[WRITTEN TASK]: Reproduce the stretch of the entries from the line containing "RENTRÉE ! POUR PLUS D’INFOS, CONSULTEZ NOS" through the end of the entries, and nothing else.
──────── DATASET EXCERPTS ────────
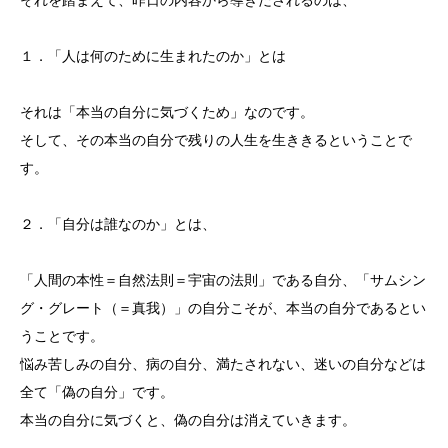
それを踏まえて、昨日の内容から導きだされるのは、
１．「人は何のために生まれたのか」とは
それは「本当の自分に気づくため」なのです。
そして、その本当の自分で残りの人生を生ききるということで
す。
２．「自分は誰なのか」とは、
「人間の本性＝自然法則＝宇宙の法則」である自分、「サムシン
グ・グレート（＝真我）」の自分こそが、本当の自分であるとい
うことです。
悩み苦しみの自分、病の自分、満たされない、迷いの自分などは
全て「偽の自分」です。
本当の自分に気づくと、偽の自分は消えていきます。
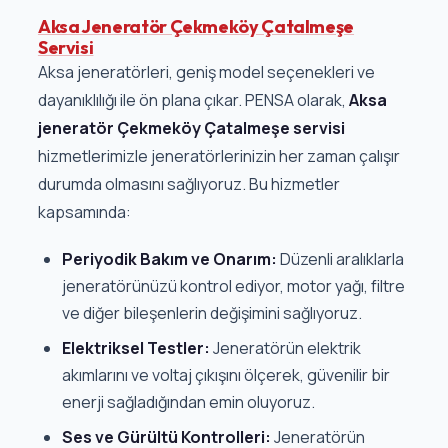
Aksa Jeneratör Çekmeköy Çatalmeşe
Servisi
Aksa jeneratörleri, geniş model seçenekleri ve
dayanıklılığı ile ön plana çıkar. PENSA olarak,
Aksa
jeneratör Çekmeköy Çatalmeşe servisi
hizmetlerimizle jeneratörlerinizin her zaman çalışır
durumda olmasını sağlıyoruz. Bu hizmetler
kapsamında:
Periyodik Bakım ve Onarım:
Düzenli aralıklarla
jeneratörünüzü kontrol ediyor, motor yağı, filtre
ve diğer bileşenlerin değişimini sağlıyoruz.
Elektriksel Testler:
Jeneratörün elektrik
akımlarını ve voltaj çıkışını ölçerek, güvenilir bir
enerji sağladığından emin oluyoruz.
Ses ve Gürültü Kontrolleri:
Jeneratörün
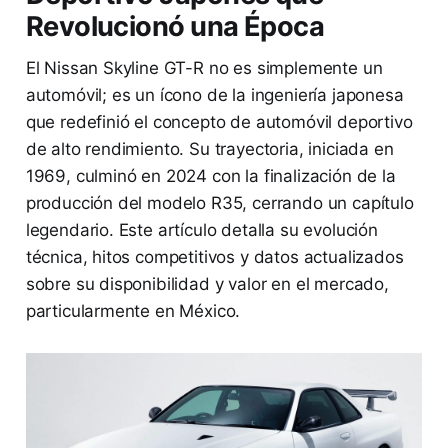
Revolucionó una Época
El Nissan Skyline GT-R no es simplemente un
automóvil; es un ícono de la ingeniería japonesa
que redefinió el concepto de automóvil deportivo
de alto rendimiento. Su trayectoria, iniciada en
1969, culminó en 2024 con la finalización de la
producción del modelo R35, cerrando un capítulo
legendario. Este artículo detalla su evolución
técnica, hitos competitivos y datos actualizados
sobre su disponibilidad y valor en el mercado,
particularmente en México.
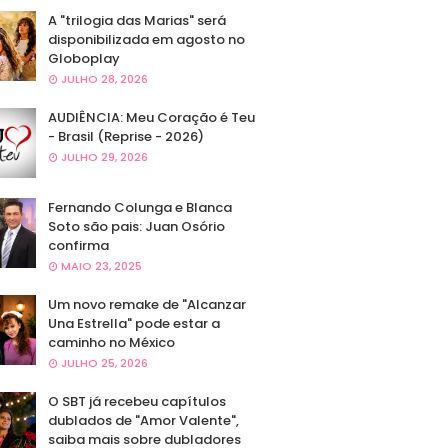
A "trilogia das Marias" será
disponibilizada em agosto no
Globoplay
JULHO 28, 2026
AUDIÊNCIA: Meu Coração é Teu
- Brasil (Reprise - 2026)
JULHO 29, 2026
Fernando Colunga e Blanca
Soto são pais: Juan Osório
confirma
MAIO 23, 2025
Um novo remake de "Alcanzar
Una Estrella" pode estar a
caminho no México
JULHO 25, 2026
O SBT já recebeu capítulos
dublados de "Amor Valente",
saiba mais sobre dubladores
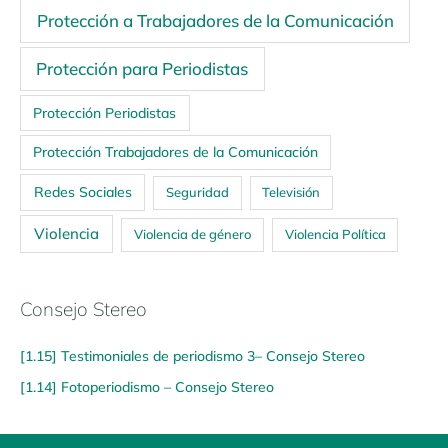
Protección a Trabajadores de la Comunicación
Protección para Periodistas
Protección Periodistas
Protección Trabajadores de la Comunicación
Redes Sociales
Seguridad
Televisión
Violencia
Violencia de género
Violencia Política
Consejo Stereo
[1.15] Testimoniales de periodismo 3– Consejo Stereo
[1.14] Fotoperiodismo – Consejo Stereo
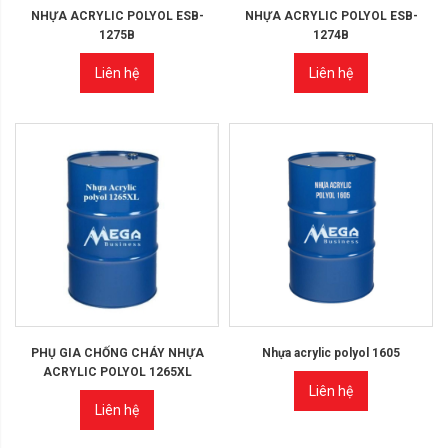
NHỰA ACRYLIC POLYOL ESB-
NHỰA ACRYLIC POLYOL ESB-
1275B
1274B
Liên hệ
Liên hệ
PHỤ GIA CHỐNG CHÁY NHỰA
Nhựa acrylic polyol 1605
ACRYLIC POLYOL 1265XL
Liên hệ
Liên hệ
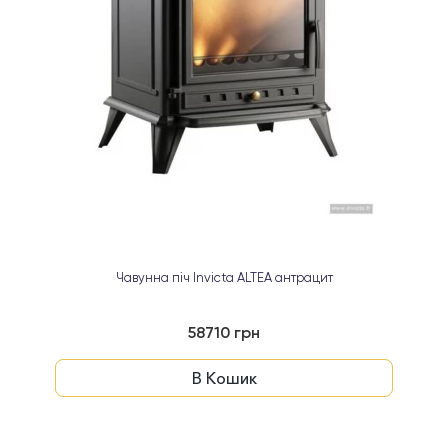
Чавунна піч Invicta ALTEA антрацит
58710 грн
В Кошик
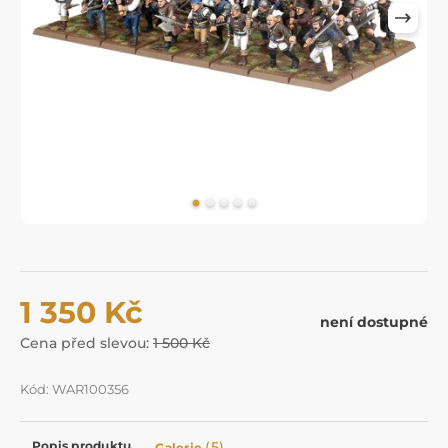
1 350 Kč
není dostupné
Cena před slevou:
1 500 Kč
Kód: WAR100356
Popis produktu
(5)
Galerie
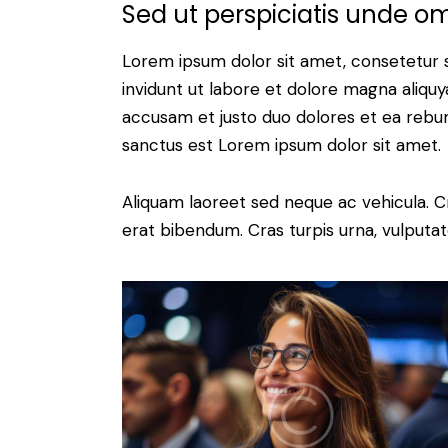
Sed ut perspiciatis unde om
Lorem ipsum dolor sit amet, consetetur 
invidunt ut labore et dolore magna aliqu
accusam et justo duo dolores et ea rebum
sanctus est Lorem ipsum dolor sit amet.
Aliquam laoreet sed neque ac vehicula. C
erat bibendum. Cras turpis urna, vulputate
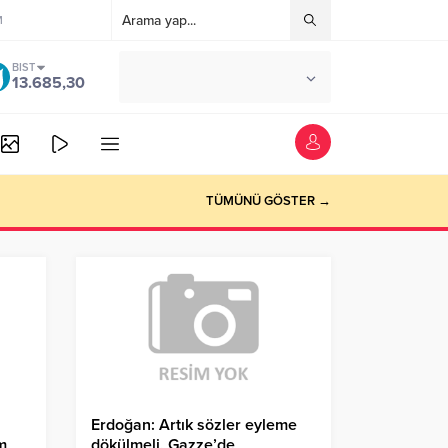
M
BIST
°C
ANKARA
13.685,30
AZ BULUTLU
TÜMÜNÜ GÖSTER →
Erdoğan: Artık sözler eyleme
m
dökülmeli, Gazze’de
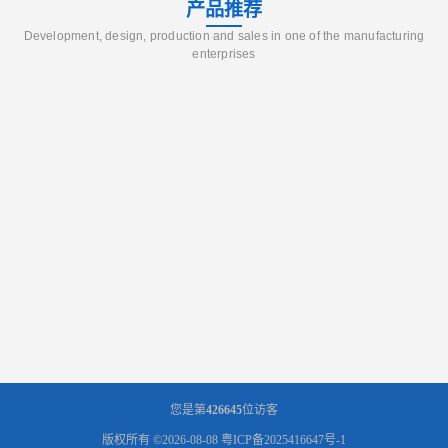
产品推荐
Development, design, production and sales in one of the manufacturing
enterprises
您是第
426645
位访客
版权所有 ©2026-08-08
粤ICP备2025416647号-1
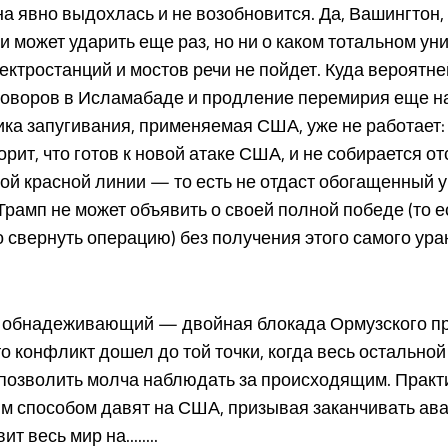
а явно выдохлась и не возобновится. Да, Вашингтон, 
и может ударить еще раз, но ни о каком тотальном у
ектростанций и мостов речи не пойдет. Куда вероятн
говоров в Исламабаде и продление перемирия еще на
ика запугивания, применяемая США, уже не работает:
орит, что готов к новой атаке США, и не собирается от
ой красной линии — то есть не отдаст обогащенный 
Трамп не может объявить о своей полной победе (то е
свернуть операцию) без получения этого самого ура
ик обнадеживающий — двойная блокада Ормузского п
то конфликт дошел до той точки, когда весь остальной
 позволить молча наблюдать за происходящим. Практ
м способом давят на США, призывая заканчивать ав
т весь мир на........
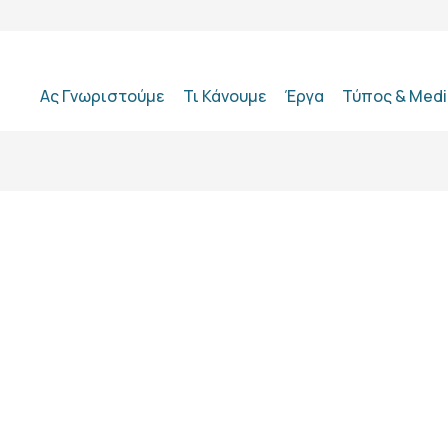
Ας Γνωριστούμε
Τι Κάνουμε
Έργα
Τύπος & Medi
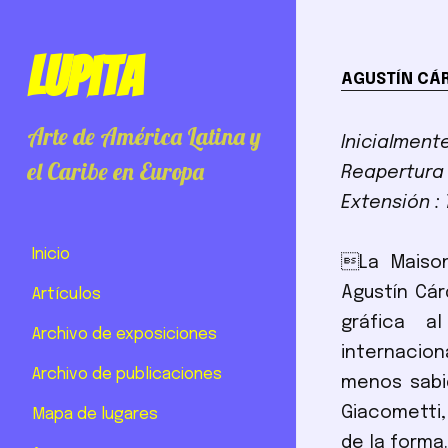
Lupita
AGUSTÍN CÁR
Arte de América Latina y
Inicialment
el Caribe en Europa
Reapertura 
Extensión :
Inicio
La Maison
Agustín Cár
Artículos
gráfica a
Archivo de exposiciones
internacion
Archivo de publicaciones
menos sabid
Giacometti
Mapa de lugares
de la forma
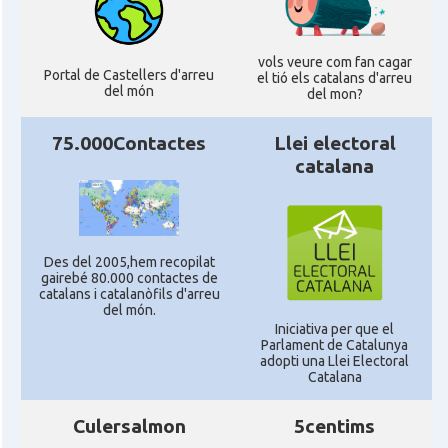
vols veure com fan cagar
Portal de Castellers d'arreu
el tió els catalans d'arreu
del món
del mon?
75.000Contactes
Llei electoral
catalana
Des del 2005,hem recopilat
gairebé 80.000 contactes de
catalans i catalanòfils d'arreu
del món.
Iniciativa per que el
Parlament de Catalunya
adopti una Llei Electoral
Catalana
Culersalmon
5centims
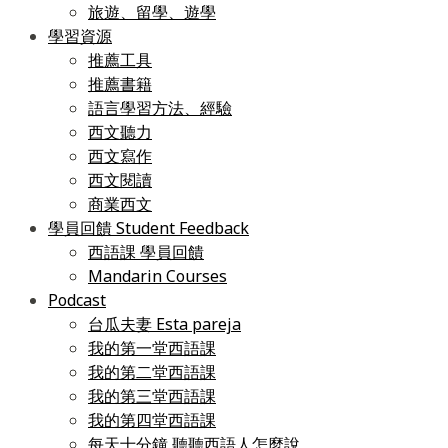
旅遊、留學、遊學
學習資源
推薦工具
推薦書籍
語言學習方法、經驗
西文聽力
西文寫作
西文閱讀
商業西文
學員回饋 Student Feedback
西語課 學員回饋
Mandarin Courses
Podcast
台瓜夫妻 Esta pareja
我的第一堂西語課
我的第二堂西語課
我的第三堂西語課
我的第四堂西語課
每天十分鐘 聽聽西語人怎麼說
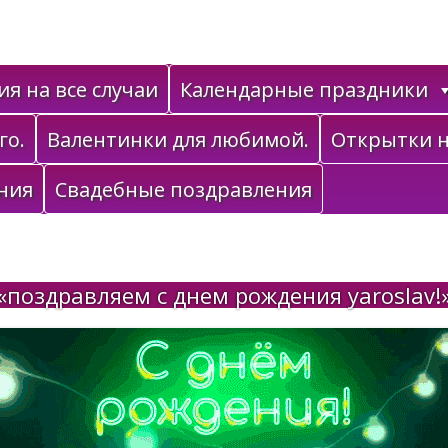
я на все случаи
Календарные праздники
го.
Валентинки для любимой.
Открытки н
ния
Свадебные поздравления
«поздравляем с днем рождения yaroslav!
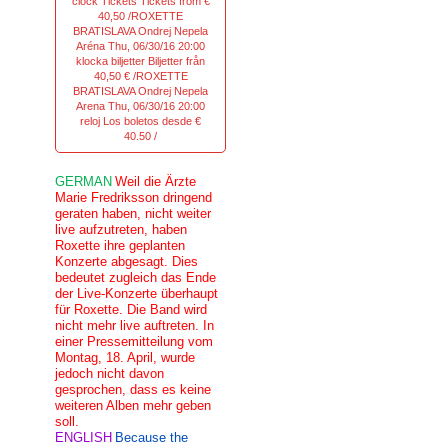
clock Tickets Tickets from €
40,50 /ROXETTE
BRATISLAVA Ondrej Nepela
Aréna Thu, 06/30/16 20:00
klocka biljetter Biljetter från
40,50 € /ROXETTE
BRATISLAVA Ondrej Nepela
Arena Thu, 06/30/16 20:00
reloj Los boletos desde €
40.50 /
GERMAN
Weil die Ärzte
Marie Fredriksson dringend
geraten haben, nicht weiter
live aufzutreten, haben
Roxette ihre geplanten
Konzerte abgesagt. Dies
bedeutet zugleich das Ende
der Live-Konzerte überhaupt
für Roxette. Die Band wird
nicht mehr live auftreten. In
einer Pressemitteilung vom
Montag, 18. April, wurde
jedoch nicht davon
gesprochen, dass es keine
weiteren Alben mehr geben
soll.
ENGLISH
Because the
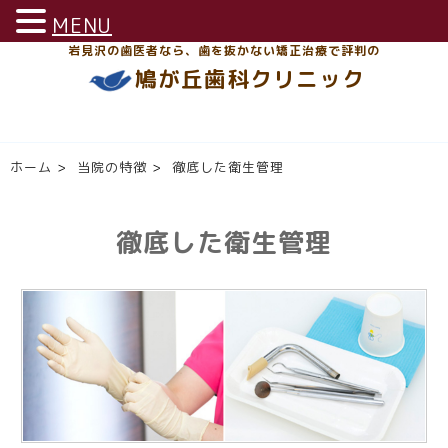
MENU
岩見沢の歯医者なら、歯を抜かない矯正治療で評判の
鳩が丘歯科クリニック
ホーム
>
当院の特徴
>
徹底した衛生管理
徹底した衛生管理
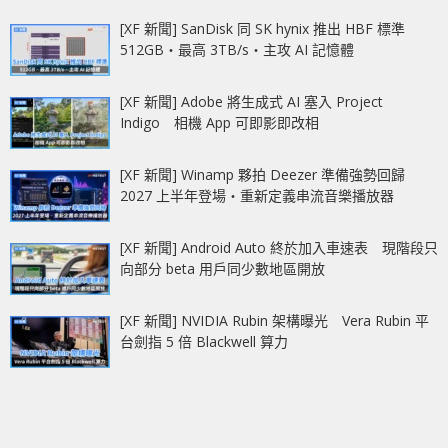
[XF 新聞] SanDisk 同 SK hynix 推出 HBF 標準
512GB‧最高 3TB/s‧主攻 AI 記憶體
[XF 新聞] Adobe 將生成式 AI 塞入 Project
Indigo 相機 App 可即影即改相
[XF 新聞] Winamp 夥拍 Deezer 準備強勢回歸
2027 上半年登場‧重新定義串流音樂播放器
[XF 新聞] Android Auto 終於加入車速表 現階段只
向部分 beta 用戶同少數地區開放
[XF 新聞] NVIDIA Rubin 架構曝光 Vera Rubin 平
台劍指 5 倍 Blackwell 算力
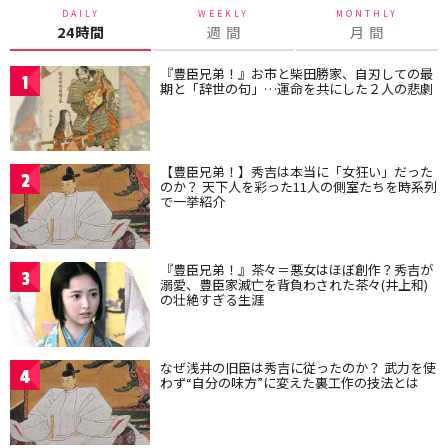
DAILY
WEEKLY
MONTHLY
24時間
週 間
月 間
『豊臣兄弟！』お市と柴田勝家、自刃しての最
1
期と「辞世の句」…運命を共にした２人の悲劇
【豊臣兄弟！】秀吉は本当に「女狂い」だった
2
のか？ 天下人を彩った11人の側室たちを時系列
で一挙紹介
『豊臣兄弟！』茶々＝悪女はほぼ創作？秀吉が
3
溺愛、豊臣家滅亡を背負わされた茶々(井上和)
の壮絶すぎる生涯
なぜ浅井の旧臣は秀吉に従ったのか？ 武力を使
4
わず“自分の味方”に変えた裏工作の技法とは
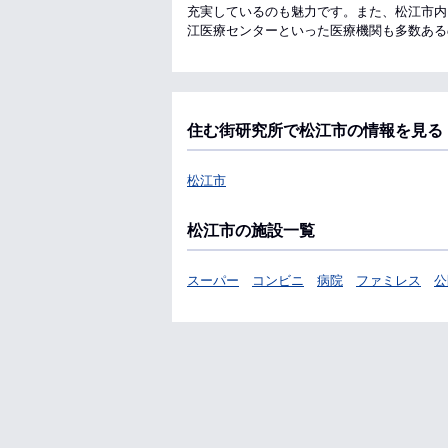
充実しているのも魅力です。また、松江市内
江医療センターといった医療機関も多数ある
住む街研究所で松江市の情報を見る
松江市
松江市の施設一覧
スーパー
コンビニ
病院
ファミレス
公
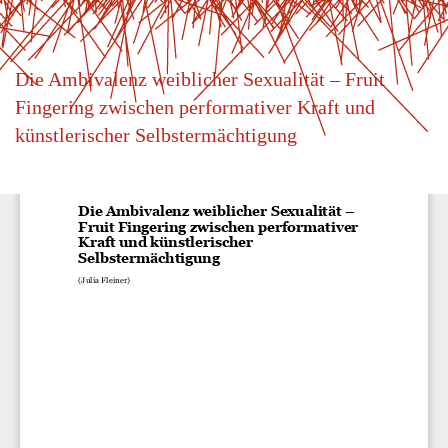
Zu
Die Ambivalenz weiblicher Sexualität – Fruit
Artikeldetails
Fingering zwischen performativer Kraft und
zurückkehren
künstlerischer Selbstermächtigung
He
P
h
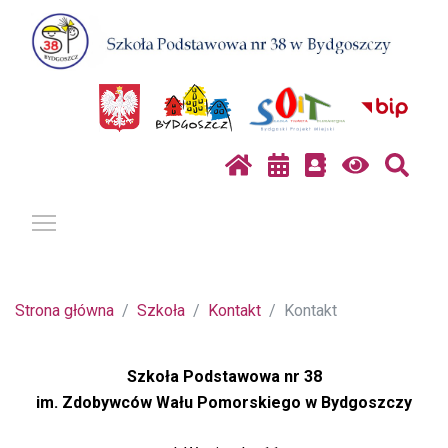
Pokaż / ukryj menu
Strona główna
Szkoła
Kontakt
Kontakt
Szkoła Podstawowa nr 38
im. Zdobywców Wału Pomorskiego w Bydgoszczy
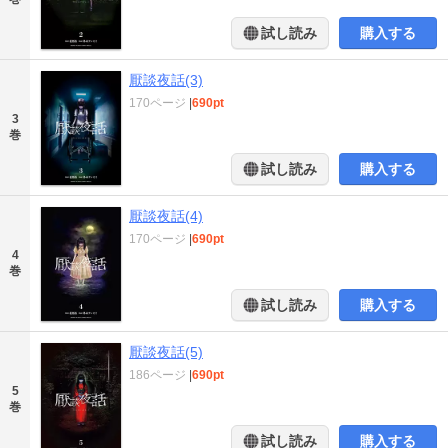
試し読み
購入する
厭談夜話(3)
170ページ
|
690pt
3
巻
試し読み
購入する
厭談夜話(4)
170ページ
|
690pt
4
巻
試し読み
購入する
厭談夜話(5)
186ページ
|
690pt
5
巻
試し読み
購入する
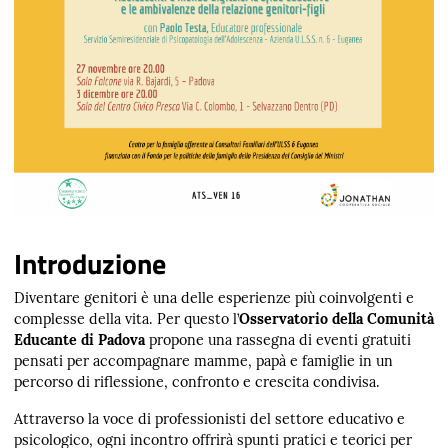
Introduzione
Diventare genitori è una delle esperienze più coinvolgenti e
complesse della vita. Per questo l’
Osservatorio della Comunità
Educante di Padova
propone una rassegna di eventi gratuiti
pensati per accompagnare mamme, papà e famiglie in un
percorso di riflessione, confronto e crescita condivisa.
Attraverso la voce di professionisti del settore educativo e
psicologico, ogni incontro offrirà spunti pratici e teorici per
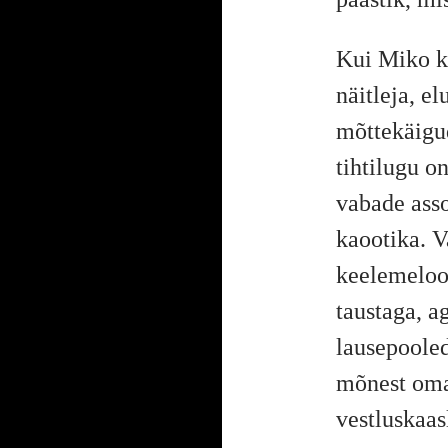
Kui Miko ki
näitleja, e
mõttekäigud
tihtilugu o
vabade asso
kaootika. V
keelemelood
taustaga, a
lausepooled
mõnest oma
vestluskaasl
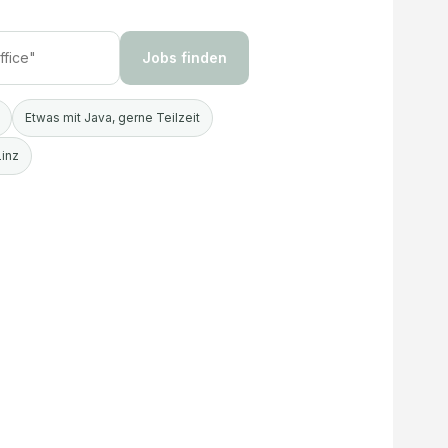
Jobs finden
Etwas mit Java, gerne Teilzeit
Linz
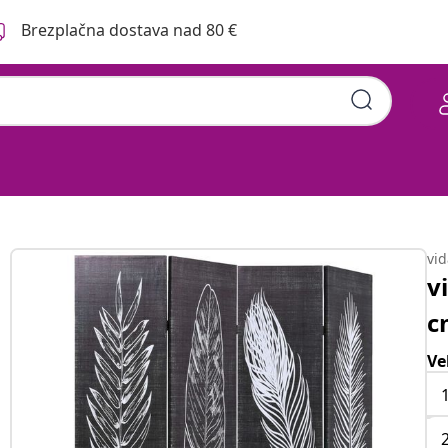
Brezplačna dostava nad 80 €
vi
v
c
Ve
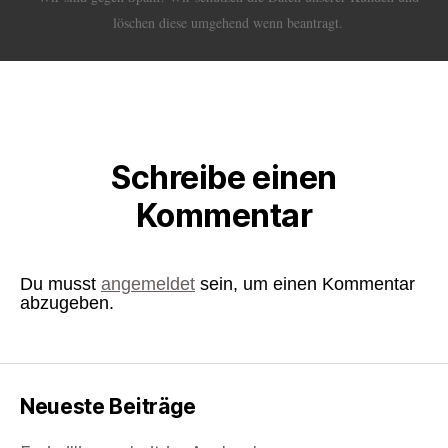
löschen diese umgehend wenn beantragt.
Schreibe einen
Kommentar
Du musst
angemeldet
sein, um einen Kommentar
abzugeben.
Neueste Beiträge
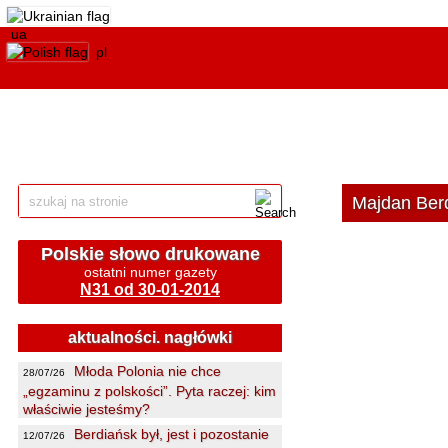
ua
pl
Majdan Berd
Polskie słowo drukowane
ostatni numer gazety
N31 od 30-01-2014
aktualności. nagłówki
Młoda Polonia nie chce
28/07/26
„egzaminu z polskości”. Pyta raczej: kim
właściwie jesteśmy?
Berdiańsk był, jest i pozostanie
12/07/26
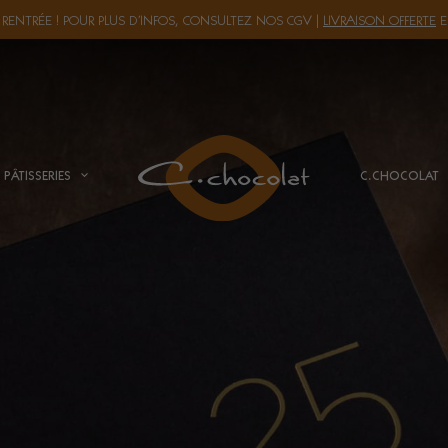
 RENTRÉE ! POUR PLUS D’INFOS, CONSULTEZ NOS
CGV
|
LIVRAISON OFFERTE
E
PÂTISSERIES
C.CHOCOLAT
────────
[TASK OUTPUT]:
 RENTRÉE ! POUR PLUS D’INFOS, CONSULTEZ NOS
CGV
|
LIVRAISON OFFERTE
E
PÂTISSERIES
C.CHOCOLAT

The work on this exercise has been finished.